Theme Parks and Obstacle Courses – A Novel
36
“I don’t think there’s anything particularly wrong with you,” she said, with a squint and a definitive tilt of her head. She sipped her drink and said, “You’re just a little bit shy. That, and a little bit weird.”
“Good work!” said Elliott, slapping Pat on the back and stepping into the space between him and Sarah. “That was fuckin’ awesome, the way you grabbed that cunt by the neck and just smashed his face in! You don’t look fit, but looks can be deceiving, eh? Can you work Fridays and Saturdays every week?”
“I don’t know. I’ll have to see…” Pat trailed off and Elliott plunged into the gap, filling it with noise.
“You remind me of this other guy who used to work here, Munter. Full of steroids he was, and one night…” Elliott babbled away like an outboard motor in shallow water. Sarah walked away. Pat continued to deflate. Elliott didn’t pause until Sarah came back.
“Sorry,” he said, seeing her for the first time. “Were you…”

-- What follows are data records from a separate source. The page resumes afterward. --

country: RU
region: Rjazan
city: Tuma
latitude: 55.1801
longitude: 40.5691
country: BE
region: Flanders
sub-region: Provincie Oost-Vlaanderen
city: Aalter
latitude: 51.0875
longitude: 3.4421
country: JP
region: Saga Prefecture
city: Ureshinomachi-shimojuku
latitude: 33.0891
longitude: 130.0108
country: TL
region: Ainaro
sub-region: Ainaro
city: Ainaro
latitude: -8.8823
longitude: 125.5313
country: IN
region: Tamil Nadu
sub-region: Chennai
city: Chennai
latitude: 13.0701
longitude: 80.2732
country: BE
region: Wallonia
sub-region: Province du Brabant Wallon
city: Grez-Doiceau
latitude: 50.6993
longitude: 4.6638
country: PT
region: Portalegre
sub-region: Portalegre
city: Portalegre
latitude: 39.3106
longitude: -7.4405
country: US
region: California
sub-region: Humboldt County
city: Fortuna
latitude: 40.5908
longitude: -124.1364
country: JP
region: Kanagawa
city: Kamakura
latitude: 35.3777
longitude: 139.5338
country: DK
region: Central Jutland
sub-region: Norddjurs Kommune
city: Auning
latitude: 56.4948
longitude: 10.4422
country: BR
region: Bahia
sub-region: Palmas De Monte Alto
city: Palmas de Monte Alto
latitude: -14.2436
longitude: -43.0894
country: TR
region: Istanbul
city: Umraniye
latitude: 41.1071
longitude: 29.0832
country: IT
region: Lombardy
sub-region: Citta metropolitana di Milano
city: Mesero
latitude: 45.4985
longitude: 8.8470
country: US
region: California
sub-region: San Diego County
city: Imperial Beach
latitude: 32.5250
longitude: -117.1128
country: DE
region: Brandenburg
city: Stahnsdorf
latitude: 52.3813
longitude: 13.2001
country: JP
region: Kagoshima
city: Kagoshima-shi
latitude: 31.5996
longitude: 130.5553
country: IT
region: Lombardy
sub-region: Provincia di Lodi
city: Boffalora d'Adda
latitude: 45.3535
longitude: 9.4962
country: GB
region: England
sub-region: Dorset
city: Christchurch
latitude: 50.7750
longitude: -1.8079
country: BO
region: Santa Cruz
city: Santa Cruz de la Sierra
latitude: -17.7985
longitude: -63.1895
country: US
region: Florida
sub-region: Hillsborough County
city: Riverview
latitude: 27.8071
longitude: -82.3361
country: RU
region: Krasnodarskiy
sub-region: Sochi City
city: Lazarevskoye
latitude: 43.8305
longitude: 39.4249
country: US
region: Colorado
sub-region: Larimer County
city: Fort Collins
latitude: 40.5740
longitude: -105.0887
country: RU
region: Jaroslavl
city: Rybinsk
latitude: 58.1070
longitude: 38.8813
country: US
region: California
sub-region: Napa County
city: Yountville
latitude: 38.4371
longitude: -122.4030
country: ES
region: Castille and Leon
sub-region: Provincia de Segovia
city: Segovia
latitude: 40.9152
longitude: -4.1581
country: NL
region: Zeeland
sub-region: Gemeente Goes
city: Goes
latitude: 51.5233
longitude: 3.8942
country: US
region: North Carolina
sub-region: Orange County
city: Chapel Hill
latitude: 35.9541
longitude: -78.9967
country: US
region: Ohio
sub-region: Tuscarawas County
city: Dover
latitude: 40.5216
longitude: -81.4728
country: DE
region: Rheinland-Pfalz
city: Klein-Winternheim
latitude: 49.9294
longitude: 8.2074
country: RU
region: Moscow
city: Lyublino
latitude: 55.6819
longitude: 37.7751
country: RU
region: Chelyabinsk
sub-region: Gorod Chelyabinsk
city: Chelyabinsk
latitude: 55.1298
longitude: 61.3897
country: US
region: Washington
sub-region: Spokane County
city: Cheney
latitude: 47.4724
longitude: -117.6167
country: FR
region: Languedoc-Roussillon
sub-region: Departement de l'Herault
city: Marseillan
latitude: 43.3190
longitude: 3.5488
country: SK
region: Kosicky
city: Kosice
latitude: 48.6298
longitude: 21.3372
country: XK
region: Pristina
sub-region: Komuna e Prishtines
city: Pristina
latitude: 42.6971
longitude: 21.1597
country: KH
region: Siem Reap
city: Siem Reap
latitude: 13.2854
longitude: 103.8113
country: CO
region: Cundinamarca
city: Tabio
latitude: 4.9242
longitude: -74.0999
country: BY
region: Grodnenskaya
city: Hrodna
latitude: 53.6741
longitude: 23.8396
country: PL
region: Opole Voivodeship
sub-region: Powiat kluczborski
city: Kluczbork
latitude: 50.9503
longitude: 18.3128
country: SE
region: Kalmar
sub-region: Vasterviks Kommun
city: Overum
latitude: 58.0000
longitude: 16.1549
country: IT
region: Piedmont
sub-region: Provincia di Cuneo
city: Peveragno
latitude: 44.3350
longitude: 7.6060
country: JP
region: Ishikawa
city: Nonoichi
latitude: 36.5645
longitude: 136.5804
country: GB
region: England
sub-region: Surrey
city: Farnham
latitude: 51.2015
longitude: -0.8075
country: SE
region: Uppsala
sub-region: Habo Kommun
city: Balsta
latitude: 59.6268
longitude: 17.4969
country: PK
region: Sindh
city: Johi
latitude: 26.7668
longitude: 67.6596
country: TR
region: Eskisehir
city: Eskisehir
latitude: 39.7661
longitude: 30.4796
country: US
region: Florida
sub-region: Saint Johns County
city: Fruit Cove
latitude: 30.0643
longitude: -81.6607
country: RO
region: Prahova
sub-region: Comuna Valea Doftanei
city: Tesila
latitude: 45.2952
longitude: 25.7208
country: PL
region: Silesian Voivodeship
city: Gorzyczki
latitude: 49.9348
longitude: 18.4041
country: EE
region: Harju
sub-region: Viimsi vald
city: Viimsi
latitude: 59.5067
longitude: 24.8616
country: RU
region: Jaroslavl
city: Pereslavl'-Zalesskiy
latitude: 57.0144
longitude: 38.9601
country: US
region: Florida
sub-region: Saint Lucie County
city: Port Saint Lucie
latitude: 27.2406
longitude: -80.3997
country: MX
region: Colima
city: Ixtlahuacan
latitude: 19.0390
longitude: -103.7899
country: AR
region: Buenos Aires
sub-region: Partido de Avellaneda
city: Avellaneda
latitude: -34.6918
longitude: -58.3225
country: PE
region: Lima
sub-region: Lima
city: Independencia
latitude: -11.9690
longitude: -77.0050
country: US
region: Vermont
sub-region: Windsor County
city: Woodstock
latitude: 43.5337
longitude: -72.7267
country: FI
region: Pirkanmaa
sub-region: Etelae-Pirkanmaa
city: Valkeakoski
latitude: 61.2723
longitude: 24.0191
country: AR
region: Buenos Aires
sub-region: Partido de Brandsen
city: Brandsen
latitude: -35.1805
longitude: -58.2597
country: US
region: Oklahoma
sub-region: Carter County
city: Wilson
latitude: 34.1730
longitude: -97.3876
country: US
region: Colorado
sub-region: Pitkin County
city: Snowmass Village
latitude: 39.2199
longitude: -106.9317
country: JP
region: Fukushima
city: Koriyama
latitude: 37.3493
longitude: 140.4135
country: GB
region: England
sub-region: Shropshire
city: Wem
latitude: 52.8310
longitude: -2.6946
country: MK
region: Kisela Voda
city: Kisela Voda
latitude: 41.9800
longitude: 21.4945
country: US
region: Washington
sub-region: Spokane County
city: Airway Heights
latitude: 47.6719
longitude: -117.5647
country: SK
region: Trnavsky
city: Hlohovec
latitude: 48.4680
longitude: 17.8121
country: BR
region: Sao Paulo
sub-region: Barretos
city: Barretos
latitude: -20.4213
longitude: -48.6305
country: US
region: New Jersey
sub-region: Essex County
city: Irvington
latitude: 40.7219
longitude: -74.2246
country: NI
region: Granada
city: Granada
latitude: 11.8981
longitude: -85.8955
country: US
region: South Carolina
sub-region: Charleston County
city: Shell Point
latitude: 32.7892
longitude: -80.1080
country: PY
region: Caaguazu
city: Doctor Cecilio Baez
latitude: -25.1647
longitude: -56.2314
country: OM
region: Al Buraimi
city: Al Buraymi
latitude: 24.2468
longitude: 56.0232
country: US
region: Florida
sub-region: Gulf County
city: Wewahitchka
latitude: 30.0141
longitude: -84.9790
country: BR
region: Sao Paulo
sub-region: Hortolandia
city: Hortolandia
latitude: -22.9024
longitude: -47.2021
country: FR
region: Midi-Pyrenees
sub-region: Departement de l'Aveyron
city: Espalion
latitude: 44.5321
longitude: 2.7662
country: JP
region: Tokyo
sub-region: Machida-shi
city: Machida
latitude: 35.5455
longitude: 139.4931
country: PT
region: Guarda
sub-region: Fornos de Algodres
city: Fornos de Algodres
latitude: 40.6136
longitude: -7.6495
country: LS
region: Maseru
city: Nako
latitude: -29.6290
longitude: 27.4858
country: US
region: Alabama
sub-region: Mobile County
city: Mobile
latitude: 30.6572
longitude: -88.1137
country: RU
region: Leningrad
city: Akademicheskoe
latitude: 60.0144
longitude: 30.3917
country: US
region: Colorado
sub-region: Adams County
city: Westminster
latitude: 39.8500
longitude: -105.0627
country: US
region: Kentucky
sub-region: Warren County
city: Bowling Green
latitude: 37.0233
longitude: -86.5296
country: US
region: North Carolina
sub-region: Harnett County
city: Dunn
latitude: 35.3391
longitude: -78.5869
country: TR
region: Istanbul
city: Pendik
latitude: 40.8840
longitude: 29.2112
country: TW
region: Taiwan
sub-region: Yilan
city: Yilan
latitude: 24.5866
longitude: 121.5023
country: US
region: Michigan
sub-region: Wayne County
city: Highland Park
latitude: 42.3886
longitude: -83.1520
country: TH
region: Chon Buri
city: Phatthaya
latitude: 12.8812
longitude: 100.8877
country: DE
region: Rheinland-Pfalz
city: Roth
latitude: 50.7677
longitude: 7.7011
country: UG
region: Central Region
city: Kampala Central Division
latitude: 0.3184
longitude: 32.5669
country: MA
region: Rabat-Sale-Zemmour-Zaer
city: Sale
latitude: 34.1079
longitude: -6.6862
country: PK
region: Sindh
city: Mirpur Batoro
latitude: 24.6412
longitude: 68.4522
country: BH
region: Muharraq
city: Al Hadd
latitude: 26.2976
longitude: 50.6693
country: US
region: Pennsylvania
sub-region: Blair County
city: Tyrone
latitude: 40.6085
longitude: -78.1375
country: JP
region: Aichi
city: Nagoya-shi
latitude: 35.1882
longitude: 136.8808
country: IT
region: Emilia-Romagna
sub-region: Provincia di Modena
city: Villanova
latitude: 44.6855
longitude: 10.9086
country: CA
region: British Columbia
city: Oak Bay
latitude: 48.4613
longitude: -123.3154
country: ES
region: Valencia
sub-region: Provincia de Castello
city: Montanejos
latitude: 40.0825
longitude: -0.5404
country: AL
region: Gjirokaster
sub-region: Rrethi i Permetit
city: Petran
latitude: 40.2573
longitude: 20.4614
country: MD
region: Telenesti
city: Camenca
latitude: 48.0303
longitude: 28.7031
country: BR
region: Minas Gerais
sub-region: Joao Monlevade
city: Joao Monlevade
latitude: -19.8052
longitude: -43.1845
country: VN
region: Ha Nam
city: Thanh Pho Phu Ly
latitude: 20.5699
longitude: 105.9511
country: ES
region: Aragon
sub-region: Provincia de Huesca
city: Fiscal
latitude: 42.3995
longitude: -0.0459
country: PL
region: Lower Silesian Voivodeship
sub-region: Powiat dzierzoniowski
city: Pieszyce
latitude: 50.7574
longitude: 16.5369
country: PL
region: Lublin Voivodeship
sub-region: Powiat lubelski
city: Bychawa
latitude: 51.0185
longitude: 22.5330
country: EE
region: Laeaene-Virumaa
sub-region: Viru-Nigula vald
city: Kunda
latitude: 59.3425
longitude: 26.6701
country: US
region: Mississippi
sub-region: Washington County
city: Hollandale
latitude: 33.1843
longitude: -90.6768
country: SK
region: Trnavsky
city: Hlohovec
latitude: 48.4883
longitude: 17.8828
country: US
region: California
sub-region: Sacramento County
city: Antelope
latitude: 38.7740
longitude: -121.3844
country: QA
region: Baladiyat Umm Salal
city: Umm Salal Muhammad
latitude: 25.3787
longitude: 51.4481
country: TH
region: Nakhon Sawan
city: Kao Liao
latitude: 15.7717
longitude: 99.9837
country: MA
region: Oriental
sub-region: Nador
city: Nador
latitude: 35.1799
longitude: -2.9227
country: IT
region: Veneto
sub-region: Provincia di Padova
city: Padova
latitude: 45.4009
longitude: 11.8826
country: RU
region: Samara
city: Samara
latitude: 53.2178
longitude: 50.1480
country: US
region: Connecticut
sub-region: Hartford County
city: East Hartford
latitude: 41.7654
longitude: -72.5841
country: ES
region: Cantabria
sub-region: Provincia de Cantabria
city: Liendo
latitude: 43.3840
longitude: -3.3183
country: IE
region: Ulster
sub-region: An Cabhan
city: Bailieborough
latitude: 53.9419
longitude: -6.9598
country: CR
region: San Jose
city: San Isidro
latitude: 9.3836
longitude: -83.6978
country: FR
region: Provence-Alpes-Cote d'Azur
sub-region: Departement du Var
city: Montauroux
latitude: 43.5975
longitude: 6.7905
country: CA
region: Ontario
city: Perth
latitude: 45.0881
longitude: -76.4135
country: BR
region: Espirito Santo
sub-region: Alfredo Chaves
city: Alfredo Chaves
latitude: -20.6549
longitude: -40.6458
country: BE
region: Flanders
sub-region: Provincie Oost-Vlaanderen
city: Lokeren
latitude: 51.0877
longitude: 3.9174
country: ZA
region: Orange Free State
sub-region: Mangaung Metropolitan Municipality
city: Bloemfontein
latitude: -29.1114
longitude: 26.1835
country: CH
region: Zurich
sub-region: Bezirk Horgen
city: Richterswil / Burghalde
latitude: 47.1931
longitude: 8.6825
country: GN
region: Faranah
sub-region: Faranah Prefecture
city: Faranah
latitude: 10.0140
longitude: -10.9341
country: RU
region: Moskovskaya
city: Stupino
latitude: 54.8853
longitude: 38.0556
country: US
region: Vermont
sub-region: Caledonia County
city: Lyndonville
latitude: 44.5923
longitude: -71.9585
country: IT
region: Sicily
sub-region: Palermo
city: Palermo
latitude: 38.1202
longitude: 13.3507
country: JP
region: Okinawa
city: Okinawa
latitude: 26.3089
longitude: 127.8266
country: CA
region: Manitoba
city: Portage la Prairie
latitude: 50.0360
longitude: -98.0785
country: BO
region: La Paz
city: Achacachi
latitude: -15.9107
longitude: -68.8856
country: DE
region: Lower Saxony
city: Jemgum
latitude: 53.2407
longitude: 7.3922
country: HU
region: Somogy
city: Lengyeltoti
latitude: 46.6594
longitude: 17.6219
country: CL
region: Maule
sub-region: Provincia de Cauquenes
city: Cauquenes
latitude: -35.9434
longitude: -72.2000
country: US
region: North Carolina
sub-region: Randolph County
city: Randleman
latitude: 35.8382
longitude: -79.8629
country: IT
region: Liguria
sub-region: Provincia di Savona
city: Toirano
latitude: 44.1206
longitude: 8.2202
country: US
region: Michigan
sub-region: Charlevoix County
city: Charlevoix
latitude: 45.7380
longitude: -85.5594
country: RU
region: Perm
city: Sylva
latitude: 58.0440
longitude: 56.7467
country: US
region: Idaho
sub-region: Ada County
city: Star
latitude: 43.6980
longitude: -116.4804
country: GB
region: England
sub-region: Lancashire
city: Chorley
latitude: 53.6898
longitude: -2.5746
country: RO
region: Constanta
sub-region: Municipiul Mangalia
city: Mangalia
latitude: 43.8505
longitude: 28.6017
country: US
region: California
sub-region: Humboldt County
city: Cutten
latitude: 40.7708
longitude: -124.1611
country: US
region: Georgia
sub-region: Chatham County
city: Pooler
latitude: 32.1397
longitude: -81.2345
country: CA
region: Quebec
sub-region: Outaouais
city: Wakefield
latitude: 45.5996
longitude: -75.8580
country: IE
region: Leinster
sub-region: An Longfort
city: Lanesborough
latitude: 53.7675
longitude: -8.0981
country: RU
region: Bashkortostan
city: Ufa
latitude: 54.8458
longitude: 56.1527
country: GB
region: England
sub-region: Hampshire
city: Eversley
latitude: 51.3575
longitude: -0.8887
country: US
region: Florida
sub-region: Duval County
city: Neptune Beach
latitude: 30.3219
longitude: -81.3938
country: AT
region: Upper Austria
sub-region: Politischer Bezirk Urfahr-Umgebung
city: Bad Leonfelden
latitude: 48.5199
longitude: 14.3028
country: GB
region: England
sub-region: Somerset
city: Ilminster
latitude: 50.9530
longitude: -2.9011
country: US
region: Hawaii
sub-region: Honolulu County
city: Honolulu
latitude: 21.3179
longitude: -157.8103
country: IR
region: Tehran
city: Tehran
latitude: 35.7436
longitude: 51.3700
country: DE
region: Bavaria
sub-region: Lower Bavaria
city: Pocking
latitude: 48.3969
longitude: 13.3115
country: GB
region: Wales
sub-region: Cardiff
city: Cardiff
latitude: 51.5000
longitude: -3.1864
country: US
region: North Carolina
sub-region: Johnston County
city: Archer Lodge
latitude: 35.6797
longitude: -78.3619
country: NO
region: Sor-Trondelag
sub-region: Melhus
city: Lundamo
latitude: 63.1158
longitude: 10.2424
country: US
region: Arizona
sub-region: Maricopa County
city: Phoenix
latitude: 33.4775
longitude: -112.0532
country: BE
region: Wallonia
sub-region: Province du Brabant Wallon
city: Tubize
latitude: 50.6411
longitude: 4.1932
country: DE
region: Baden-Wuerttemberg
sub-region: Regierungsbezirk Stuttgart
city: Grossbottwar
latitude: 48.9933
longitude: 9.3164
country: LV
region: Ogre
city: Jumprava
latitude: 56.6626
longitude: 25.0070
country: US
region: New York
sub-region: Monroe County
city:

“That’s my number,” Sarah said, pushing an ear of torn paper into Pat’s hand. “Call me?” she said as she walked away.
“You’ve had a good night!” said Elliott, slapping him on the shoulder before moving off into the dark. Pat let the wall hold him up as he sagged against it.
At six am, Pat signed the security register in the office and left his security number on the desk. He exited the club through the front doors, his irises smarting as they rapidly contracted against the morning light.
Two girls sat barefoot on the hood of the Val, softly knocking their heels against the front quarter-panel. He took his hands out of his pockets and lifted them, before letting them fall against his sides.
He looked at the two bouncers standing on the door, the same ones that had been there all night.
“What happened to making sure no one fucked with the car?” he asked.
“They’re just sitting on it…” replied the ginger-haired one.
“Mate, have you been a dickhead all your life, or just since you started working here?” Pat didn’t wait for the answer, turning his back. He unclipped the velvet rope from the stanchion and let it fall to the asphalt as he walked away.
“Can you get off the car, please?” he asked, exasperated. Both girls jumped down, gathered up their shoes and scuttled away.
Pat got into the Valiant and closed the door on the steel-cold breeze that trickled in from the ocean, its dawn whisper muffled and blunted as it washed up against the metal and glass. Seagulls and litter wheeled around the parking lot like lead-coloured patches of a broken sky.
“It’s me,” he said aloud, once he was safely contained inside the car. He put both hands on the steering wheel and brought his head down, bracing his forehead against it. “These things happen because there’s something wrong with me.”